作者: 赖子啊 | 来源:发表于2019-10-08 14:10 被阅读0次

    这一篇真正开始进入深度学习里面的核心操作了-卷积神经网络,这是继Fully-Connected Neural Nets(全连接神经网络)又比较综合的一次作业,难度会有点。作业 ConvolutionalNetworks.ipynb主要是完成卷积中的两种基本操作:convolution和max pooling,之后会放出两种快速版本,然后瞬间觉得自己写的朴素版本被吊着打;之后重点还得完成一下针对卷积里面的归一化:Spatial Batch Normalization(也就是之前说的2D的Batch Normalization)和Group Normalization(2018年提出来的,前一篇博文中也有提到),教程中主要要看的是:

    Convolutional Networks

    我想对于卷积(convolution)和池化操作(pooling)操作看完上面的教程应该就很清楚了,况且对于学这门课的,多少有点这方面的基础,我就放一张典型的卷积示意图吧(动图来自以上教程): 来自以上教程的卷积动图

    这也来一张池化的示意图,同样来自以上教程中的:


    池化示意图

    对于最普通的卷积和池化,就如教程里面的提到的(其实卷积里面还有很多别的超参数可以设定的,可以看torch.nn.Conv2d函数的输入参数就可以大致明白了,这里有个动图总结得很好),我把一些输入输出公式总结了一下:

    卷积和池化的一般公式总结

    Convolution: Naive forward pass

    在padding操作的时候用了一个numpy.pad()函数,我下面的这句话:

    xx = np.pad(x[data_point,:,:,:], pad_width=((0,0),(pad,pad),(pad,pad)), mode='constant')意思就是在x上下左右以常值0围上pad圈

    没办法,自己一想只能想到循环的方法,这样写出来还是比较容易懂的,就是卷积核在feature map上依次滑动就完成了2D卷积的操作,其中主要要找到卷积之后的feature map上的点与之前对应的位置关系:
    conv_forward_naive(x, w, b, conv_param)--->return out, cache

    def conv_forward_naive(x, w, b, conv_param):
        """
        To save space, delete the comment.
        """
        out = None
        ###########################################################################
        # TODO: Implement the convolutional forward pass.                         #
        # Hint: you can use the function np.pad for padding.                      #
        ###########################################################################
        # *****START OF YOUR CODE (DO NOT DELETE/MODIFY THIS LINE)*****
    
        stride = conv_param['stride']
        pad = conv_param['pad']
        N, C, H, W = x.shape
        F, WC, HH, WW = w.shape # actually, WC is equal to C
        H_out = int(1 + (H + 2 * pad - HH) / stride)
        W_out = int(1 + (W + 2 * pad - WW) / stride)
        out = np.zeros((N, F, H_out, W_out))
        # In numpy, 'out[:,:,:]' is equal to 'out' if out has 3-D 
        for data_point in range(N):
            xx = np.pad(x[data_point,:,:,:], pad_width=((0,0),(pad,pad),(pad,pad)), mode='constant')
            for filt in range(F):
                for hh in range(H_out):
                    for ww in range(W_out):
                        # Do not forget bias term!!
                        out[data_point, filt, hh, ww] = np.sum(w[filt,:,:,:] * xx[:,stride*hh:stride*hh+HH,stride*ww:stride*ww+WW]) + b[filt]
                
        # *****END OF YOUR CODE (DO NOT DELETE/MODIFY THIS LINE)*****
        ###########################################################################
        #                             END OF YOUR CODE                            #
        ###########################################################################
        cache = (x, w, b, conv_param)
        return out, cache
    

    Convolution: Naive backward pass

    反向传播一向就比前向传播要稍微难写一点。但是最关键的还是要有一个计算图的概念,就是上游梯度该怎么分配给原先feature map中的各个点,分给卷积核中的各个点,以及怎么分配给偏置,其实这时候再去看上面的卷积动图就会很有帮助。

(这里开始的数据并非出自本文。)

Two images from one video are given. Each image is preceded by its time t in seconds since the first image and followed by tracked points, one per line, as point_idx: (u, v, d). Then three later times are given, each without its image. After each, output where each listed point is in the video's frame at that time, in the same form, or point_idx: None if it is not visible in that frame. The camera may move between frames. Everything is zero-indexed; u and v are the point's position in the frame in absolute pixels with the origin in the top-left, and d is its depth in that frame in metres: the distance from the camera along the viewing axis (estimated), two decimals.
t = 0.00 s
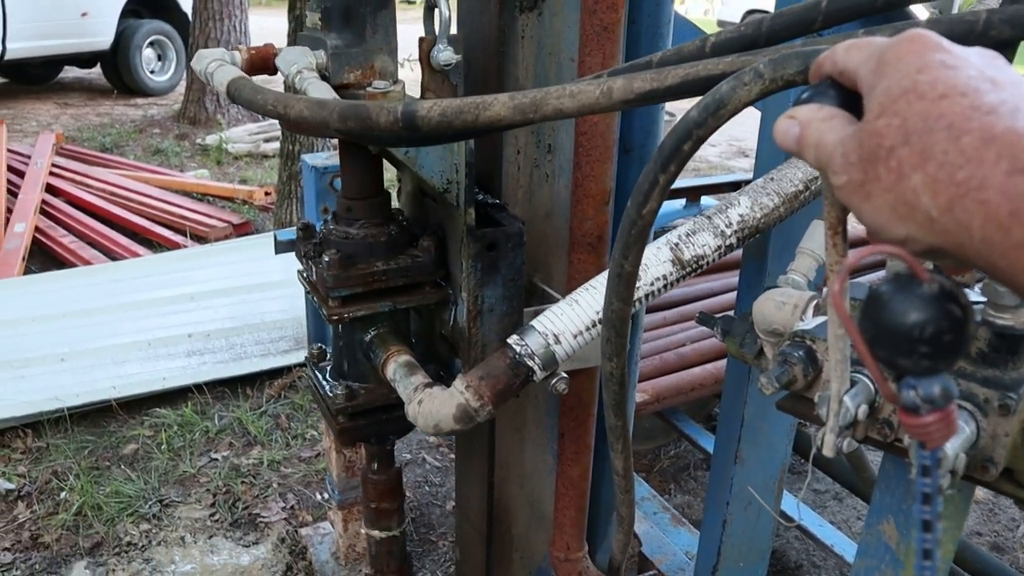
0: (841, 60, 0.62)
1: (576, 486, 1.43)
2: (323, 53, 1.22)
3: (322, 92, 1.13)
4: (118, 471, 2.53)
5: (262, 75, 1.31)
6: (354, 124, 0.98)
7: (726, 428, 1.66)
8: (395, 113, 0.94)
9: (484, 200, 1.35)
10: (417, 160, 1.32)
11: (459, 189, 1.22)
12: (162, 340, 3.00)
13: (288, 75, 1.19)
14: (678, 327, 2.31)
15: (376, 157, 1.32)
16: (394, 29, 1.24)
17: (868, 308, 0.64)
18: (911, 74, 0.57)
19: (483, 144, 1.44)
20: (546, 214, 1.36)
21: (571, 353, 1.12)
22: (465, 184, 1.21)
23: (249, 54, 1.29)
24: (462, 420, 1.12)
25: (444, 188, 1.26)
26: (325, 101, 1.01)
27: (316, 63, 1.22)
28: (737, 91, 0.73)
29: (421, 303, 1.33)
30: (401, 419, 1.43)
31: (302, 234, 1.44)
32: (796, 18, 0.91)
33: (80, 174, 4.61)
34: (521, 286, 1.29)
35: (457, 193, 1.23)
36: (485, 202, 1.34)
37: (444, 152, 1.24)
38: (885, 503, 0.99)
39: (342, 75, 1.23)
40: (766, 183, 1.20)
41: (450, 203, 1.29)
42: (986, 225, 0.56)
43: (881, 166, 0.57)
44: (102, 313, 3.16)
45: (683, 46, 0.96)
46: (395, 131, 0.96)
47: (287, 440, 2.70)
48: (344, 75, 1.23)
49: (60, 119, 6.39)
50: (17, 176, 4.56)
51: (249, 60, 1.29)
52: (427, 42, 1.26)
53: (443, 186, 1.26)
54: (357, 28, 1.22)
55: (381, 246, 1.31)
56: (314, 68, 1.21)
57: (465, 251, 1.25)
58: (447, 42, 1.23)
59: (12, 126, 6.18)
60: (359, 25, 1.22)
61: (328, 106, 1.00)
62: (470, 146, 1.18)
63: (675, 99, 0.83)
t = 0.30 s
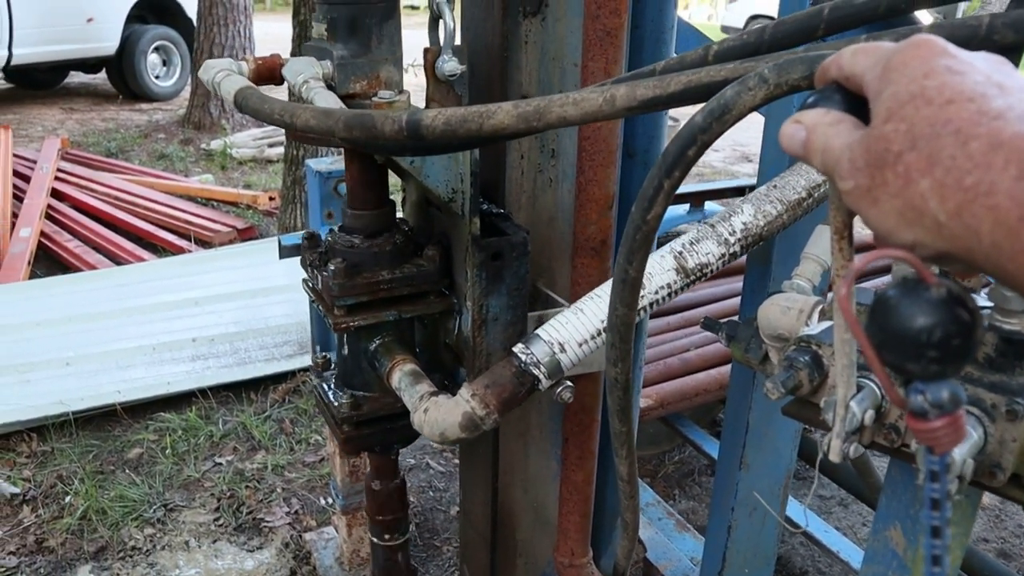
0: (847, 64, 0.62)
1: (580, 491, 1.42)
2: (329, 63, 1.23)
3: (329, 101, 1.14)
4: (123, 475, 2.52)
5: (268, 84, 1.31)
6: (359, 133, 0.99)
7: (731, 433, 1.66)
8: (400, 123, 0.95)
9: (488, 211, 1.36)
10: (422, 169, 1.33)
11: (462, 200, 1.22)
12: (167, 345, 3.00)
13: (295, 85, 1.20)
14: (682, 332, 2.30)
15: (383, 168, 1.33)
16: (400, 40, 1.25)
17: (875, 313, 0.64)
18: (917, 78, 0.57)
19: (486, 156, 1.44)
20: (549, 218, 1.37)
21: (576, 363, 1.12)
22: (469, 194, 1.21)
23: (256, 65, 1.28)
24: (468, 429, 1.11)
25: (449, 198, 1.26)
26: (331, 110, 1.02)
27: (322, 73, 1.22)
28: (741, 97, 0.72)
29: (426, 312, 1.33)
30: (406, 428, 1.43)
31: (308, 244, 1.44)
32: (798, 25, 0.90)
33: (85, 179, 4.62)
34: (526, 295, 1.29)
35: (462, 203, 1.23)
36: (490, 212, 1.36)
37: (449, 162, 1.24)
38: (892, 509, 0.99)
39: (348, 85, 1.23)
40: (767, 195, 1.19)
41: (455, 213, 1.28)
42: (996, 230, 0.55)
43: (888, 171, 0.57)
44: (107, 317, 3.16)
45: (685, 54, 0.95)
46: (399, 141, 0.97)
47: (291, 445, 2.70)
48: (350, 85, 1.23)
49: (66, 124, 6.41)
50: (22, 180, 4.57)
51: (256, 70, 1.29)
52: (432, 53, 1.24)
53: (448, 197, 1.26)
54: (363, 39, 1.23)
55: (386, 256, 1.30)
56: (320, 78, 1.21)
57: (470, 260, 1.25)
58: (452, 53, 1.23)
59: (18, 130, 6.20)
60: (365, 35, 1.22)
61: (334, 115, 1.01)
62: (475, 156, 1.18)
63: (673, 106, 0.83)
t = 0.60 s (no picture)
0: (858, 61, 0.62)
1: (584, 494, 1.41)
2: (333, 71, 1.23)
3: (332, 110, 1.13)
4: (128, 479, 2.52)
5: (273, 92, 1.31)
6: (362, 140, 0.98)
7: (736, 437, 1.65)
8: (403, 129, 0.95)
9: (492, 216, 1.34)
10: (425, 178, 1.29)
11: (466, 209, 1.23)
12: (172, 348, 3.00)
13: (297, 93, 1.19)
14: (686, 335, 2.30)
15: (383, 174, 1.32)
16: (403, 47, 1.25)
17: (884, 312, 0.63)
18: (930, 74, 0.56)
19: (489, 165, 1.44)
20: (554, 220, 1.36)
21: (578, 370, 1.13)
22: (472, 203, 1.22)
23: (260, 73, 1.28)
24: (471, 437, 1.10)
25: (452, 207, 1.25)
26: (334, 119, 1.02)
27: (325, 81, 1.22)
28: (750, 95, 0.72)
29: (429, 319, 1.33)
30: (410, 436, 1.43)
31: (311, 252, 1.45)
32: (801, 28, 0.90)
33: (90, 183, 4.63)
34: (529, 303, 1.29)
35: (464, 211, 1.23)
36: (493, 218, 1.34)
37: (452, 170, 1.24)
38: (899, 512, 0.98)
39: (352, 93, 1.23)
40: (771, 200, 1.18)
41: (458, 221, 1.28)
42: (1012, 227, 0.54)
43: (901, 168, 0.57)
44: (112, 321, 3.16)
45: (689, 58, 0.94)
46: (402, 147, 0.97)
47: (295, 448, 2.69)
48: (353, 92, 1.23)
49: (72, 128, 6.43)
50: (28, 184, 4.58)
51: (260, 78, 1.29)
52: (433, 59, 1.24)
53: (451, 204, 1.26)
54: (367, 46, 1.22)
55: (389, 263, 1.30)
56: (323, 86, 1.20)
57: (474, 268, 1.25)
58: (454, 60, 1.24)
59: (24, 135, 6.22)
60: (368, 43, 1.22)
61: (336, 124, 1.01)
62: (478, 164, 1.19)
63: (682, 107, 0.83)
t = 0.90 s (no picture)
0: (857, 66, 0.62)
1: (582, 497, 1.41)
2: (333, 79, 1.22)
3: (333, 118, 1.14)
4: (128, 480, 2.52)
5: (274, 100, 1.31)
6: (364, 149, 0.98)
7: (735, 439, 1.64)
8: (405, 137, 0.95)
9: (491, 224, 1.35)
10: (425, 186, 1.31)
11: (465, 216, 1.23)
12: (172, 349, 3.00)
13: (299, 101, 1.20)
14: (685, 337, 2.30)
15: (382, 183, 1.31)
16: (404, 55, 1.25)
17: (883, 319, 0.63)
18: (930, 80, 0.56)
19: (488, 172, 1.46)
20: (552, 223, 1.36)
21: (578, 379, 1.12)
22: (472, 210, 1.22)
23: (260, 81, 1.29)
24: (471, 445, 1.10)
25: (451, 215, 1.26)
26: (336, 127, 1.02)
27: (326, 90, 1.22)
28: (749, 100, 0.72)
29: (429, 327, 1.33)
30: (408, 443, 1.43)
31: (310, 258, 1.44)
32: (800, 35, 0.90)
33: (90, 184, 4.63)
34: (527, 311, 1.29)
35: (464, 219, 1.23)
36: (492, 225, 1.35)
37: (451, 179, 1.25)
38: (898, 516, 0.98)
39: (352, 101, 1.23)
40: (769, 208, 1.18)
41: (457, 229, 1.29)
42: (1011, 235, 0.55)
43: (900, 174, 0.57)
44: (112, 322, 3.16)
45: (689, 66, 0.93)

    解决思路:在卷积核滑动的过程中,可以想象成有很多的add gate和multiply gate,无非就是上游梯度乘以权值赋给dx,上游梯度乘以feature map中的值赋给dx,而索引还是和前向传播中差不多(索引就是为了划出那块感受野)

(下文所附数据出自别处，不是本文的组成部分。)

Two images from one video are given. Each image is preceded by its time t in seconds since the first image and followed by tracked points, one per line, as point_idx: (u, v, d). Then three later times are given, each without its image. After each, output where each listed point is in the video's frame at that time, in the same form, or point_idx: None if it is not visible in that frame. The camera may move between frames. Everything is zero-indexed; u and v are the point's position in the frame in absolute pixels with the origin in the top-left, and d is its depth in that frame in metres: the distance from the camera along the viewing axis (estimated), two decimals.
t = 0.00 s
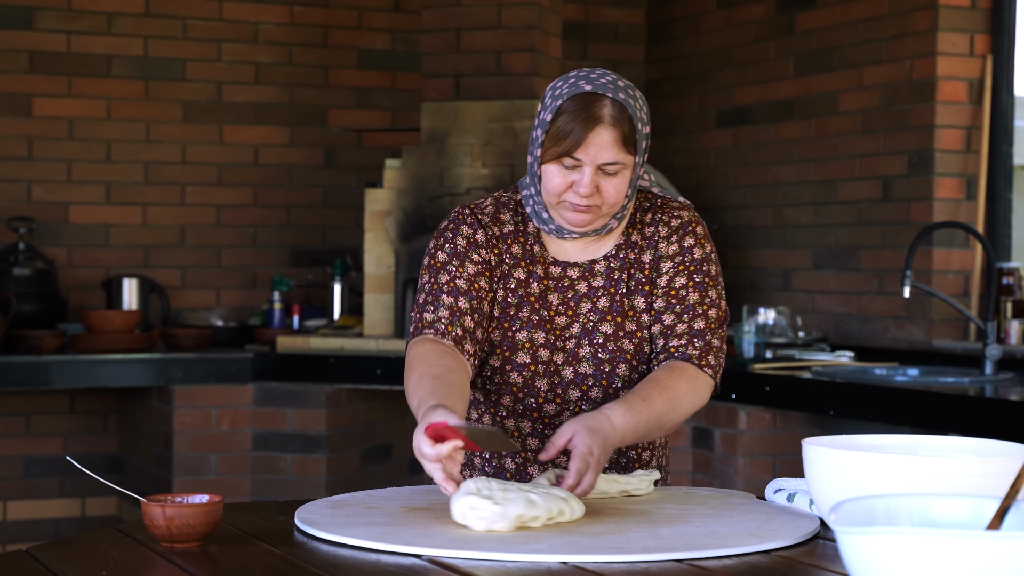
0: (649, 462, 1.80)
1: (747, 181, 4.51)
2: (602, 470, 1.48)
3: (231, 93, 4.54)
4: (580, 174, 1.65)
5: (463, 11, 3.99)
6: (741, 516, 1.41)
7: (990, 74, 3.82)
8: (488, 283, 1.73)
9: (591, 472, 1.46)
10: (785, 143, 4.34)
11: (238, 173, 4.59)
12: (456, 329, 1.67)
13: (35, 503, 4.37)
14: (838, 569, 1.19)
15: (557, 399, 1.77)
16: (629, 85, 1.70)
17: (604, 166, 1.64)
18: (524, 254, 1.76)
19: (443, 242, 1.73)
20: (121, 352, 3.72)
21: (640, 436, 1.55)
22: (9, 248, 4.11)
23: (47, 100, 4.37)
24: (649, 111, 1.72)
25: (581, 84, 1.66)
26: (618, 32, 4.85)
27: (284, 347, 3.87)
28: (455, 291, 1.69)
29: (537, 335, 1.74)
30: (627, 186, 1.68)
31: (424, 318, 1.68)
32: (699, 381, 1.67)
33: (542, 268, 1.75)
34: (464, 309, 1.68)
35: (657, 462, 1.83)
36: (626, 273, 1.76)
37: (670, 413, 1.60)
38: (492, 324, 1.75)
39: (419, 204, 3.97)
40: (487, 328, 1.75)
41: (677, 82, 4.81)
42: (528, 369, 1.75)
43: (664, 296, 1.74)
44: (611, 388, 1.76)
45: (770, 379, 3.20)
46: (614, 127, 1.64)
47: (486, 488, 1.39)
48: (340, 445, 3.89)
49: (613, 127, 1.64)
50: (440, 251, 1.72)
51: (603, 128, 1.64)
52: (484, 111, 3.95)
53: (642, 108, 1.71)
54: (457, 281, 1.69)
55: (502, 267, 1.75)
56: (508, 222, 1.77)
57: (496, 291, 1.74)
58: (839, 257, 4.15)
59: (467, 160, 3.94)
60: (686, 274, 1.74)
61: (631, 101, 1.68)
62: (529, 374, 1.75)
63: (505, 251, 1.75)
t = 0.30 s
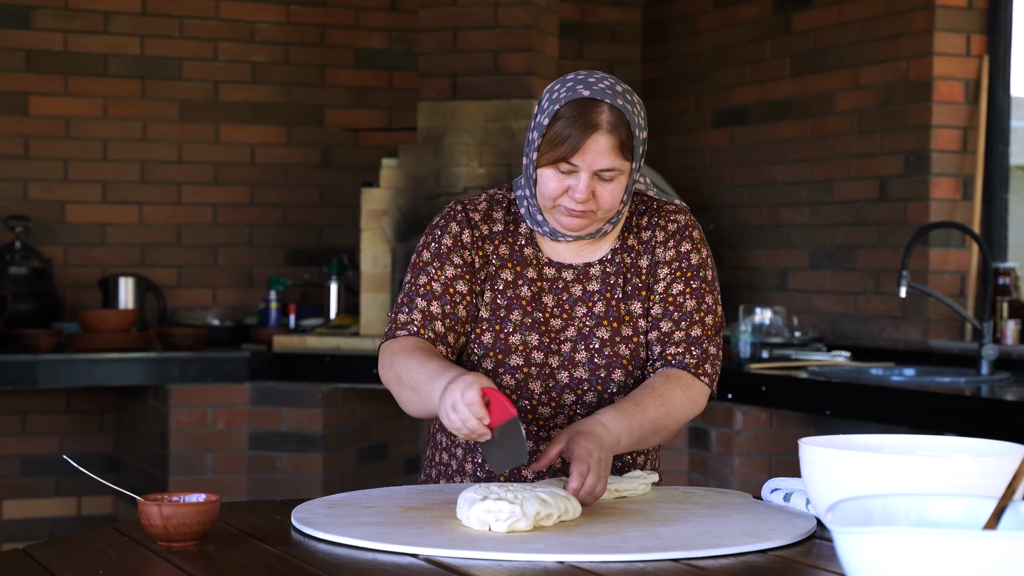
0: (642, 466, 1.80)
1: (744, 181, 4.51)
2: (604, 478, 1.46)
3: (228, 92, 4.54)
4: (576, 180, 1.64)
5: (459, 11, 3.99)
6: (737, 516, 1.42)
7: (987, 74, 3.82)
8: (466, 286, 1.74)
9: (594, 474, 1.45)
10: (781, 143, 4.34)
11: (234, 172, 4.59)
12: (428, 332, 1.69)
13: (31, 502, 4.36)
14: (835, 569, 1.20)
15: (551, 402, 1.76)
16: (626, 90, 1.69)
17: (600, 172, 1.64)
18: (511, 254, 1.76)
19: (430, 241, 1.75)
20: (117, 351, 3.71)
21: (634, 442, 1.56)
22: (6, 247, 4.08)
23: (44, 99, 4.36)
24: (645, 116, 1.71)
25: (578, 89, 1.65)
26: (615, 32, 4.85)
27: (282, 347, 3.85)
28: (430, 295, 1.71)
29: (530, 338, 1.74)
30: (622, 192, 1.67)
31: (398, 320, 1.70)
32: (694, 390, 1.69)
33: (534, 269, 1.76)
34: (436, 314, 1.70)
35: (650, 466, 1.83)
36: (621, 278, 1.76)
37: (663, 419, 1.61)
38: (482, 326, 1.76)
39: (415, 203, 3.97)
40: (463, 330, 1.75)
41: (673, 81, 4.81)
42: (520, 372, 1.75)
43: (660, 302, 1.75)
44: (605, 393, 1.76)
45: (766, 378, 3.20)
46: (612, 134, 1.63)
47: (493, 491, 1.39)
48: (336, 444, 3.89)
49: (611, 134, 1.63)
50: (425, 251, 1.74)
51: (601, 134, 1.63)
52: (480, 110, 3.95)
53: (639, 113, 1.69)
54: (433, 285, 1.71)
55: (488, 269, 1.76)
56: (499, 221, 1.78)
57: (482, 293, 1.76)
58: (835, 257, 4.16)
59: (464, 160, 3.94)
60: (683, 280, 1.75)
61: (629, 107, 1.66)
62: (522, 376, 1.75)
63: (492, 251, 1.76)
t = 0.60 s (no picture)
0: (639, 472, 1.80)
1: (740, 181, 4.51)
2: (592, 477, 1.46)
3: (224, 92, 4.54)
4: (583, 184, 1.64)
5: (456, 10, 3.99)
6: (734, 515, 1.42)
7: (983, 74, 3.83)
8: (474, 288, 1.74)
9: (576, 475, 1.45)
10: (778, 143, 4.34)
11: (230, 172, 4.58)
12: (438, 337, 1.70)
13: (27, 501, 4.36)
14: (832, 569, 1.20)
15: (552, 405, 1.75)
16: (637, 96, 1.68)
17: (608, 178, 1.64)
18: (517, 254, 1.77)
19: (437, 241, 1.75)
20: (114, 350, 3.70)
21: (622, 446, 1.57)
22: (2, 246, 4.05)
23: (40, 98, 4.36)
24: (655, 121, 1.71)
25: (589, 94, 1.65)
26: (611, 31, 4.86)
27: (278, 346, 3.88)
28: (439, 298, 1.71)
29: (534, 339, 1.75)
30: (629, 197, 1.67)
31: (407, 323, 1.71)
32: (685, 398, 1.70)
33: (539, 270, 1.76)
34: (445, 318, 1.71)
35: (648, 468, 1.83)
36: (625, 282, 1.76)
37: (651, 425, 1.63)
38: (487, 326, 1.76)
39: (412, 203, 3.96)
40: (473, 332, 1.76)
41: (670, 81, 4.81)
42: (522, 374, 1.75)
43: (661, 308, 1.75)
44: (606, 397, 1.76)
45: (762, 377, 3.20)
46: (620, 139, 1.63)
47: (490, 490, 1.39)
48: (333, 444, 3.89)
49: (620, 139, 1.63)
50: (433, 250, 1.74)
51: (610, 140, 1.62)
52: (477, 110, 3.95)
53: (649, 118, 1.69)
54: (442, 287, 1.72)
55: (494, 269, 1.76)
56: (506, 220, 1.78)
57: (488, 293, 1.76)
58: (832, 257, 4.16)
59: (460, 159, 3.94)
60: (685, 286, 1.75)
61: (639, 113, 1.66)
62: (524, 378, 1.75)
63: (499, 251, 1.77)
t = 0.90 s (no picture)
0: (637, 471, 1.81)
1: (738, 180, 4.51)
2: (584, 477, 1.47)
3: (221, 91, 4.53)
4: (588, 182, 1.64)
5: (453, 10, 3.99)
6: (731, 516, 1.42)
7: (980, 74, 3.83)
8: (487, 278, 1.74)
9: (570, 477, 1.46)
10: (775, 142, 4.35)
11: (228, 171, 4.58)
12: (455, 327, 1.70)
13: (24, 501, 4.35)
14: (830, 569, 1.20)
15: (554, 400, 1.77)
16: (642, 95, 1.68)
17: (612, 176, 1.64)
18: (524, 247, 1.76)
19: (446, 232, 1.74)
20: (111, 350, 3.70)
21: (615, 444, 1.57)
22: None
23: (37, 97, 4.35)
24: (660, 121, 1.71)
25: (594, 92, 1.64)
26: (609, 31, 4.86)
27: (276, 345, 3.89)
28: (454, 287, 1.71)
29: (540, 334, 1.75)
30: (633, 196, 1.68)
31: (424, 314, 1.71)
32: (678, 397, 1.70)
33: (543, 265, 1.76)
34: (463, 307, 1.71)
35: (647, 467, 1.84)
36: (628, 280, 1.77)
37: (643, 424, 1.63)
38: (494, 318, 1.76)
39: (410, 203, 3.96)
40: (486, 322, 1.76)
41: (667, 80, 4.81)
42: (527, 367, 1.75)
43: (659, 307, 1.76)
44: (607, 394, 1.77)
45: (760, 377, 3.21)
46: (626, 139, 1.63)
47: (490, 491, 1.39)
48: (330, 443, 3.89)
49: (625, 138, 1.63)
50: (443, 241, 1.74)
51: (615, 139, 1.62)
52: (475, 110, 3.95)
53: (654, 119, 1.69)
54: (457, 277, 1.71)
55: (502, 261, 1.75)
56: (513, 213, 1.78)
57: (497, 285, 1.75)
58: (829, 256, 4.17)
59: (458, 159, 3.94)
60: (683, 286, 1.75)
61: (644, 113, 1.66)
62: (529, 372, 1.75)
63: (505, 244, 1.76)
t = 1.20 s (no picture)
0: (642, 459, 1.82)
1: (736, 180, 4.51)
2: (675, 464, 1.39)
3: (220, 91, 4.53)
4: (585, 175, 1.65)
5: (452, 10, 3.99)
6: (732, 515, 1.42)
7: (979, 74, 3.83)
8: (459, 276, 1.74)
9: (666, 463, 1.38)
10: (773, 142, 4.35)
11: (226, 171, 4.58)
12: (411, 322, 1.71)
13: (22, 501, 4.35)
14: (830, 569, 1.20)
15: (551, 393, 1.75)
16: (637, 88, 1.69)
17: (610, 168, 1.64)
18: (517, 246, 1.77)
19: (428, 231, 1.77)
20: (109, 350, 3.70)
21: (704, 418, 1.55)
22: None
23: (36, 97, 4.35)
24: (656, 114, 1.72)
25: (590, 85, 1.65)
26: (607, 31, 4.86)
27: (274, 346, 3.86)
28: (418, 285, 1.73)
29: (531, 328, 1.74)
30: (631, 188, 1.68)
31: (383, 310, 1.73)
32: (744, 366, 1.70)
33: (540, 263, 1.76)
34: (421, 304, 1.72)
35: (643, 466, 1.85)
36: (629, 275, 1.76)
37: (723, 398, 1.61)
38: (483, 316, 1.75)
39: (408, 202, 3.96)
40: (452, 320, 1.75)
41: (665, 80, 4.81)
42: (520, 362, 1.74)
43: (684, 293, 1.76)
44: (606, 388, 1.76)
45: (758, 377, 3.21)
46: (622, 130, 1.63)
47: (487, 490, 1.38)
48: (329, 443, 3.89)
49: (622, 130, 1.63)
50: (422, 240, 1.76)
51: (612, 130, 1.63)
52: (473, 110, 3.95)
53: (650, 111, 1.70)
54: (423, 274, 1.73)
55: (492, 260, 1.76)
56: (504, 211, 1.79)
57: (484, 282, 1.76)
58: (827, 256, 4.17)
59: (456, 158, 3.94)
60: (701, 270, 1.76)
61: (640, 104, 1.67)
62: (522, 366, 1.74)
63: (496, 243, 1.77)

    dx[n,:,:,:] = dx_x[:,pad:-pad,pad:-pad]这句话就是为了去掉边上那几圈padding,只保留valid那块

    conv_backward_naive(dout, cache)--->return dx, dw, db

    def conv_backward_naive(dout, cache):
        """
        To save space, delete the comment.
        """
        dx, dw, db = None, None, None
        ###########################################################################
        # TODO: Implement the convolutional backward pass.                        #
        ###########################################################################
        # *****START OF YOUR CODE (DO NOT DELETE/MODIFY THIS LINE)*****
    
        x, w, b, conv_param = cache
        stride = conv_param['stride']
        pad = conv_param['pad']
        N, F, H_out, W_out = dout.shape
        F, WC, HH, WW = w.shape
    
        dw = np.zeros(w.shape)
        dx = np.zeros(x.shape)
        db = np.zeros(b.shape)
    
        for n in range(N):
            xx = np.pad(x[n,:,:,:], pad_width=((0,0),(pad,pad),(pad,pad)), mode='constant')
            dx_x = np.zeros(xx.shape)
            for filt in range(F):
                for hh in range(H_out):
                    for ww in range(W_out):
                        dw[filt,:,:,:] += dout[n,filt,hh,ww] * xx[:,stride*hh:stride*hh+HH,stride*ww:stride*ww+WW]
                        db[filt] += dout[n,filt,hh,ww]
                        dx_x[:,stride*hh:stride*hh+HH,stride*ww:stride*ww+WW] += dout[n,filt,hh,ww] * w[filt,:,:,:]
            dx[n,:,:,:] = dx_x[:,pad:-pad,pad:-pad]
        # *****END OF YOUR CODE (DO NOT DELETE/MODIFY THIS LINE)*****
        ###########################################################################
        #                             END OF YOUR CODE                            #
        ###########################################################################
        return dx, dw, db
    

    Max-Pooling: Naive forward

    只要之前的卷积的前向传播能写出来了,最大池化的前向传播也是同样的道理,甚至还要更简单,因为想象一下也是一个取最大值的核在feature map上不断地滑动,取出感受野里面的最大值赋给生成的feature map对应点就好了,反正用循环的方法还是很朴素易懂的:
    max_pool_forward_naive(x, pool_param)--->return out, cache

    def max_pool_forward_naive(x, pool_param):
        """
        To save space, delete the comment.
        """
        out = None
        ###########################################################################
        # TODO: Implement the max-pooling forward pass                            #
        ###########################################################################
        # *****START OF YOUR CODE (DO NOT DELETE/MODIFY THIS LINE)*****
    
        pool_height = pool_param['pool_height']
        pool_width = pool_param['pool_width']
        stride = pool_param['stride']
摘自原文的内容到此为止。